While falling far short of a US-style effort to “decouple” from China, the new proposals unveiled on Wednesday by commissioners Margrethe Vestager, Thierry Breton and Phil Hogan are the latest sign of a tougher EU approach to what it now dubs a “systemic rival”, diplomats said. Officials believe the economic slump triggered by the pandemic has only added to the urgency of the situation.
“It is obvious that some non-European companies bidding for procurement contracts have been benefiting from government subsidies — and we cannot permit this distortion of the internal market to continue,” Mr Breton told the FT. “This is a market that amounts to €2tn a year, and it will be particularly sensitive in the post-crisis era . . . When it comes to ensuring reciprocity in access to public procurement markets China still has some progress to make.”
The mooted regime is not targeted at specific countries. But it comes just days ahead of summit talks between EU institutional leaders and China’s premier Li Keqiang on Monday.
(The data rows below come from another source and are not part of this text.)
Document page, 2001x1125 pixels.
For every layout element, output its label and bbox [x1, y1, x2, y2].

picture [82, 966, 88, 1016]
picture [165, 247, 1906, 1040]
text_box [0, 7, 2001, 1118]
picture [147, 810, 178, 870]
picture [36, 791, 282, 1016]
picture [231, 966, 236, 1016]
It comes amid broader EU concerns that the benefits of inward investment from China have often fallen short of expectations.
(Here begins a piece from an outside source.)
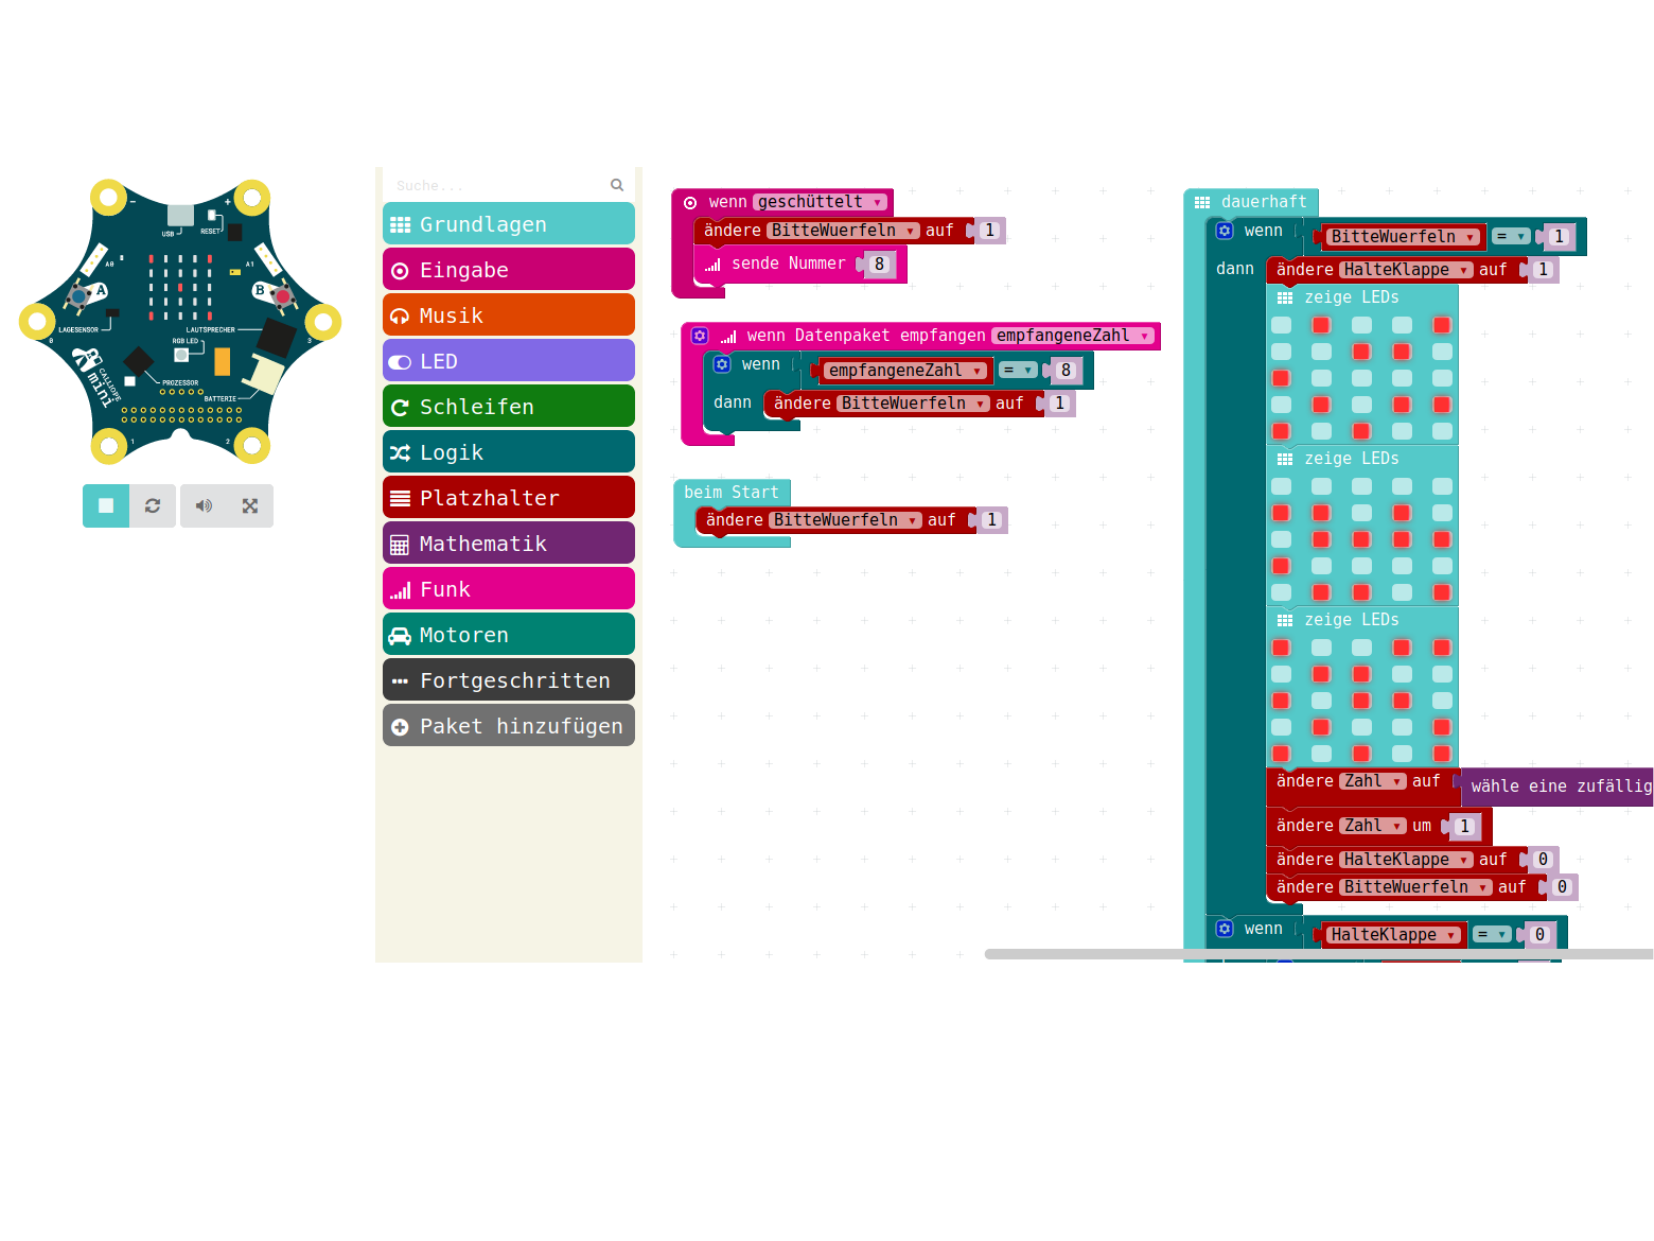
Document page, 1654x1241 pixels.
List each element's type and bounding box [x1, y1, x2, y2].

picture [0, 167, 1654, 969]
“Reciprocity is not there,” said Manfred Weber, the German leader of the centre-right European People’s party in the EU parliament. China was a potential threat to Europe’s economic interests and its western “way of life”. “In some fields China is a partner. But in the economic field it is a clear competitor.”
Sceptics say, however, that EU policy towards Beijing is still compromised by the frequently competing imperatives of commerce and human rights, while tensions with the US risk forcing Europe into a choice between two superpowers it doesn’t want to have to make.
The commission proposals, which are being put out for consultation, are an attempt to address gaps in EU law when it comes to tackling perceived unfair subsidies to companies supported by governments outside the bloc. They attempt to address distortions in the single market generally, as well as during acquisitions of EU companies and public procurement processes.
While the EU and China have been attempting to re-energise talks towards an investment treaty, diplomats warned expectations remain muted. The fate of a proposed summit of EU national leaders with President Xi Jinping in Leipzig that has been postponed from its original September date is uncertain. “They are not implementing what they agreed in the past, so that doesn’t create trust for the future,” said one envoy. “The time is not right for anything very ambitious.”
Analysts say the package from Brussels shows the EU has moved towards a better-defined economic posture towards China more quickly than it has developed a wider geopolitical strategy, including in supposed priority areas such as human rights.
EU countries have been generally been cautious in their responses to Beijing’s security crackdown in Hong Kong and its internment of an estimated 1m Uighur Muslims in the western region of Xinjiang.
“It’s like a two-track approach,” said Janka Oertel, Asia programme director at the European Council on Foreign Relations think-tank. “On the trade and broader economic competition part the direction of travel is a lot clearer. What’s missing is the wider policy bit: where do we position ourselves on human rights and the US-China confrontation?”
A further complication is the fraying of the EU’s relationship with the US, which has made it harder to partner with Washington against Beijing in areas of shared concern including such as World Trade Organization reform or security threats from Chinese technology.
Josep Borrell, the bloc’s foreign policy chief, has acknowledged the complications caused by the growing transatlantic friction and the impetus that has given for the EU to act independently.
“Amid US-China tensions as the main axis of global politics, the pressures to ‘choose sides’ are increasing,” he blogged last week. “In rougher seas, the EU’s own interests and values should be our compass.”
Divisions among EU member states have narrowed since the days when disagreements among them meant the bloc did not even mention China in a 2016 statement on an international court ruling that dismissed Beijing’s territorial claim to most of the South China Sea.
This convergence has been driven in part by disappointment about the benefits from Chinese projects in countries such as Greece and Poland. “The beneficiaries of Chinese investment have had an opportunity to see how it works over the long term, and it is not always in the best interests of the recipient countries,” said one diplomat.
It has been intensified recently by Beijing’s lack of openness during the early stages of a pandemic that then raged through many European countries.
“Overall scepticism has been on the rise and China’s behaviour in the coronavirus crisis has been very important in that,” Ms Oertel said. “There is a clearer understanding of China’s intentions and ambitions and that does change policies in the long term.”